Instructions to follow » Quote word for word every line from the one containing "Which side does" through the final line, including both of those lines.

*** Dataset entries

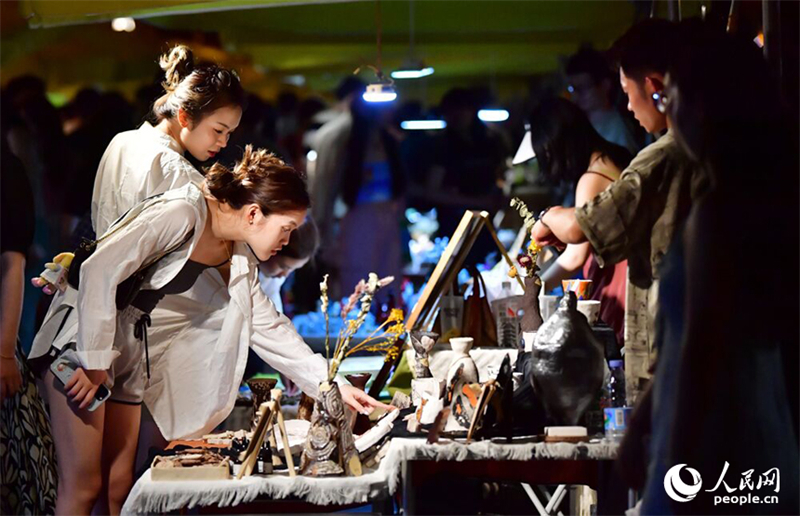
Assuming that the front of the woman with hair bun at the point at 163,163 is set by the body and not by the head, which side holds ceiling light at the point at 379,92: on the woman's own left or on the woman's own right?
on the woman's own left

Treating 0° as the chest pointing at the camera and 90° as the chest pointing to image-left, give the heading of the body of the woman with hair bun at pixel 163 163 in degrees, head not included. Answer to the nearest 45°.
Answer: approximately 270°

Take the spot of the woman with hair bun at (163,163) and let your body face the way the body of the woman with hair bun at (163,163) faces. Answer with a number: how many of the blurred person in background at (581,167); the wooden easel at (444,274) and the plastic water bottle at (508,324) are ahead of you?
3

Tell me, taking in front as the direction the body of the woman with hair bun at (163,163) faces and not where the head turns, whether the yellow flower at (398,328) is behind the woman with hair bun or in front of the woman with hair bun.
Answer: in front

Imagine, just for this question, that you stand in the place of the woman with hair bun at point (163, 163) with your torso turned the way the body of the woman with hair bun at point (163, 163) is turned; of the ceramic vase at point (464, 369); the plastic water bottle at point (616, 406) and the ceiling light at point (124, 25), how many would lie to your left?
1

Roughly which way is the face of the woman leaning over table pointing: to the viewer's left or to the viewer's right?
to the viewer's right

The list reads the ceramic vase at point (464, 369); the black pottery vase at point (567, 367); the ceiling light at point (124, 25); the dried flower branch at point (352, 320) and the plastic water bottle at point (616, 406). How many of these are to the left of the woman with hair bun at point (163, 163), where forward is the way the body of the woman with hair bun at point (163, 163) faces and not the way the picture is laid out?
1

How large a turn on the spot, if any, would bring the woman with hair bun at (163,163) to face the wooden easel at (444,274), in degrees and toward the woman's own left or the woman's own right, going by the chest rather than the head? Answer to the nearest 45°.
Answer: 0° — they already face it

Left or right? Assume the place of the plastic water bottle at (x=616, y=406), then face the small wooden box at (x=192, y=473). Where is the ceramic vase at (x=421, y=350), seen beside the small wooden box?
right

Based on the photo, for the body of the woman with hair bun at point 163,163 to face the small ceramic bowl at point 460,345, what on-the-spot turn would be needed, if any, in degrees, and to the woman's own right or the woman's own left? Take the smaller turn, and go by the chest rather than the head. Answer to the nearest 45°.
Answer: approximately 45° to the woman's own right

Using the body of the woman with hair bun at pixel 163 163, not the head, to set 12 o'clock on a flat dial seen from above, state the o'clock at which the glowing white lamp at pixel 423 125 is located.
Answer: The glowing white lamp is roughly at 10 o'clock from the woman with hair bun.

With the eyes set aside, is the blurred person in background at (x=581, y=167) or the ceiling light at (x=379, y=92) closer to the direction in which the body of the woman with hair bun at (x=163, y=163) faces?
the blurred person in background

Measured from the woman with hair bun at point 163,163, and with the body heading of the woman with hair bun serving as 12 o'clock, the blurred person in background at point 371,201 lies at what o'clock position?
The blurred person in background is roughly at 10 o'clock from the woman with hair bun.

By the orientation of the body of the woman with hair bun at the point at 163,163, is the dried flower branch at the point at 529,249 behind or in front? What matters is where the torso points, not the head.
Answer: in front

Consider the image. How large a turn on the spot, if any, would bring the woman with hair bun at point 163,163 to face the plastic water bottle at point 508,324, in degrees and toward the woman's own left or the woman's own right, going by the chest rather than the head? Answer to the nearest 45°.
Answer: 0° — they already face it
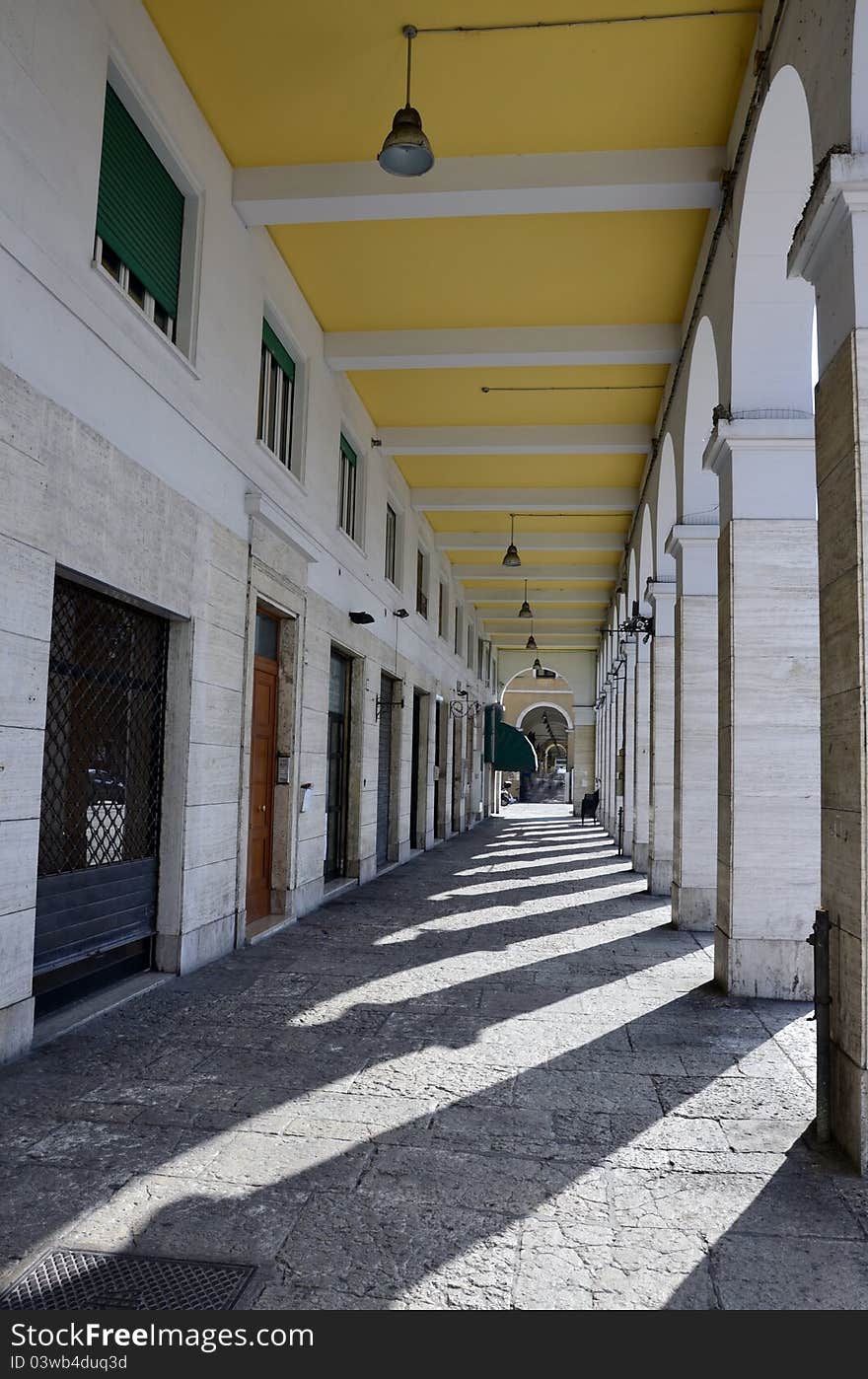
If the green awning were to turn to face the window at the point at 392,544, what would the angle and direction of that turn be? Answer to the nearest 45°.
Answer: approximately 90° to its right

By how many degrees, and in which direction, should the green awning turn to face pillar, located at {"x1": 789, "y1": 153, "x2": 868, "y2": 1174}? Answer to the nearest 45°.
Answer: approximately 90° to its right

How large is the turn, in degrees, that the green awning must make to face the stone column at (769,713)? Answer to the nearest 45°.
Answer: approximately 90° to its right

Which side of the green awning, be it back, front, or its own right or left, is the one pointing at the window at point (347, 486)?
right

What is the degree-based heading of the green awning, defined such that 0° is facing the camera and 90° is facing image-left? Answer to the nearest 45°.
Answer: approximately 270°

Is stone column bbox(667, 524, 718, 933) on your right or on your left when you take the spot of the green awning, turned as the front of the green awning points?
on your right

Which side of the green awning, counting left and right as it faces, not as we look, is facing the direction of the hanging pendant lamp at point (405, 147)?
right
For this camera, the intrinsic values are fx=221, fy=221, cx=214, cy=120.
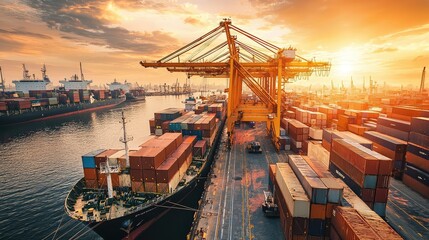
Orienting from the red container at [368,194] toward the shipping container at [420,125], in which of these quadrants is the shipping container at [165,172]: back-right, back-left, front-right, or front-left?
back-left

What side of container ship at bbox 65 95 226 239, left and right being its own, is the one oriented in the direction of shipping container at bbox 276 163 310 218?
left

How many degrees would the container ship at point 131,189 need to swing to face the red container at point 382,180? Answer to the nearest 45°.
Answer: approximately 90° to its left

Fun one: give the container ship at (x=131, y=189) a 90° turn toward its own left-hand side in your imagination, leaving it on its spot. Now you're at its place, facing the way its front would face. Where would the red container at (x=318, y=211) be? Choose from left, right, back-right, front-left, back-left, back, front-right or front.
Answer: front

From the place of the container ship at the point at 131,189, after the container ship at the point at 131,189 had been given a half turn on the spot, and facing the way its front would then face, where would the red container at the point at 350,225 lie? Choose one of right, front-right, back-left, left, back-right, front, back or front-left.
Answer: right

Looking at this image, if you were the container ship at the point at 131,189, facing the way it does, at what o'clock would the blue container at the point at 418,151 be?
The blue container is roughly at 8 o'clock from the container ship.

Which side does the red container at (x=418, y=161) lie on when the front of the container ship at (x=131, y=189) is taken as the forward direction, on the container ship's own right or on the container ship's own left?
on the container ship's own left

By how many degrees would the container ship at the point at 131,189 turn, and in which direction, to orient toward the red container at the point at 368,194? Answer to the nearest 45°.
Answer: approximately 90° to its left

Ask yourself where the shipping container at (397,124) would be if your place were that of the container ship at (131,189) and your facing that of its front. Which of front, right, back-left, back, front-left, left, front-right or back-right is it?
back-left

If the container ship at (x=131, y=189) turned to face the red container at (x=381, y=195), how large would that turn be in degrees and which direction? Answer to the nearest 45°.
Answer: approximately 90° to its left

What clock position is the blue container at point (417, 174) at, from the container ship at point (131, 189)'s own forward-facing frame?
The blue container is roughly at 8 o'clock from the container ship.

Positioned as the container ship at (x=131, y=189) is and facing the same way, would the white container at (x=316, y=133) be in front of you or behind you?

******

Answer area »
Which side does the red container at (x=418, y=161) lie on when the front of the container ship at (x=131, y=189) is taken as the forward direction, on the container ship's own right or on the container ship's own left?
on the container ship's own left

By how many degrees would the container ship at the point at 131,189 turn, and in which direction, to orient toward the red container at the point at 368,194? Answer to the nearest 45°.
Answer: approximately 90° to its left

Ask yourself where the shipping container at (397,124) would be if your place were that of the container ship at (131,189) and your facing that of its front. Which of front, right, back-left, back, front-left, left, front-right or back-right is it?
back-left

If the container ship at (x=131, y=189) turned to face the red container at (x=381, y=195), how large would that turn be in degrees and which direction? Answer to the nearest 45°.
Answer: approximately 90° to its left

What clock position is the blue container at point (417, 174) at, from the container ship at point (131, 189)'s own forward-facing frame?
The blue container is roughly at 8 o'clock from the container ship.

Positioned as the container ship at (x=131, y=189) is and facing the same way, would the white container at (x=316, y=133) be in front of you or behind you?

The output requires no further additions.